Description
Unlike synthetic data generators that rely on increasingly complex and resource-heavy architectures, TabularARGN adopts a more focused and efficient model design. These design choices result in:
- High Fidelity: TabularARGN achieves synthetic data quality on par with state-of-the-art (SOTA) models
- Privacy by Design: TabularARGN only considers privacy-preserving value ranges for sampling, and has built-in privacy protection features. Plus can be trained via DP-SGD for obtaining differential privacy guarantees.
- Simplicity: TabularARGN leverages existing building blocks, and thus can be easily implemented within standard deep learning frameworks.
- Compute Efficiency: With training speeds up to 100x faster, TabularARGN scales effectively, even for large and complex datasets.

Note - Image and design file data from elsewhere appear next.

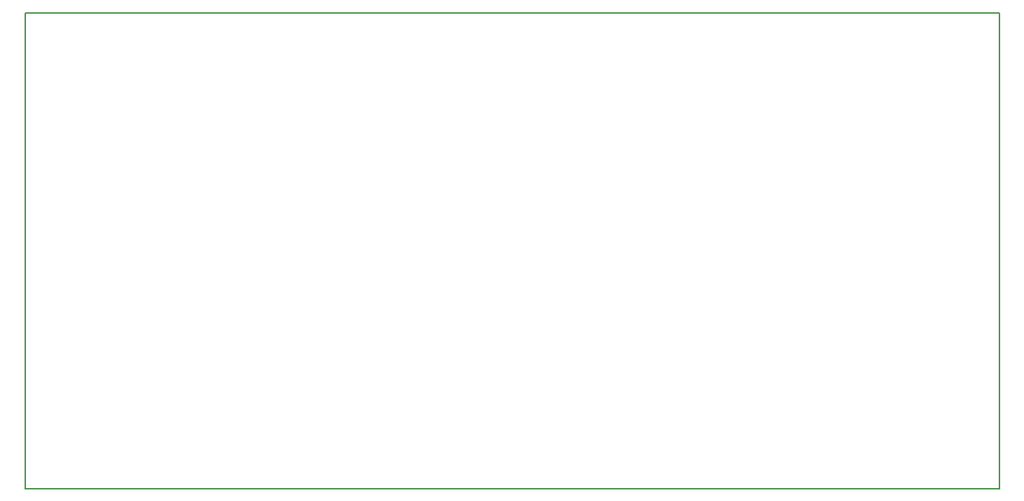
<source format=gm1>
%TF.GenerationSoftware,KiCad,Pcbnew,7.0.5-0*%
%TF.CreationDate,2023-06-05T22:26:43-07:00*%
%TF.ProjectId,PCTGotekAdapter,50435447-6f74-4656-9b41-646170746572,A*%
%TF.SameCoordinates,Original*%
%TF.FileFunction,Profile,NP*%
%FSLAX46Y46*%
G04 Gerber Fmt 4.6, Leading zero omitted, Abs format (unit mm)*
G04 Created by KiCad (PCBNEW 7.0.5-0) date 2023-06-05 22:26:43*
%MOMM*%
%LPD*%
G01*
G04 APERTURE LIST*
%TA.AperFunction,Profile*%
%ADD10C,0.150000*%
%TD*%
G04 APERTURE END LIST*
D10*
X17780000Y-53340000D02*
X132080000Y-53340000D01*
X132080000Y-109220000D01*
X17780000Y-109220000D01*
X17780000Y-53340000D01*
M02*

</source>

- Sampling Flexibility: TabularARGN supports advanced sampling capabilities, including:
- Conditional generation to create targeted datasets.
- Missing value imputation to handle incomplete data seamlessly.
- Fairness adjustments to align with ethical data synthesis goals.
- Controlling sampling probabilities via temperature adjustments to balance rule-adherence with data diversity.
- Data Versatility: TabularARGN accommodates the heterogeneity of real-world tabular datasets, including:
- Multi-variate, mixed-type data (categorical, numerical, date-time, geo-spatial).
- Multi-sequence datasets with varying sequence lengths and varying time intervals.
- Missing values.
- Robustness in Training: TabularARGN delivers high-quality synthetic data with default settings and remains consistent across several training runs.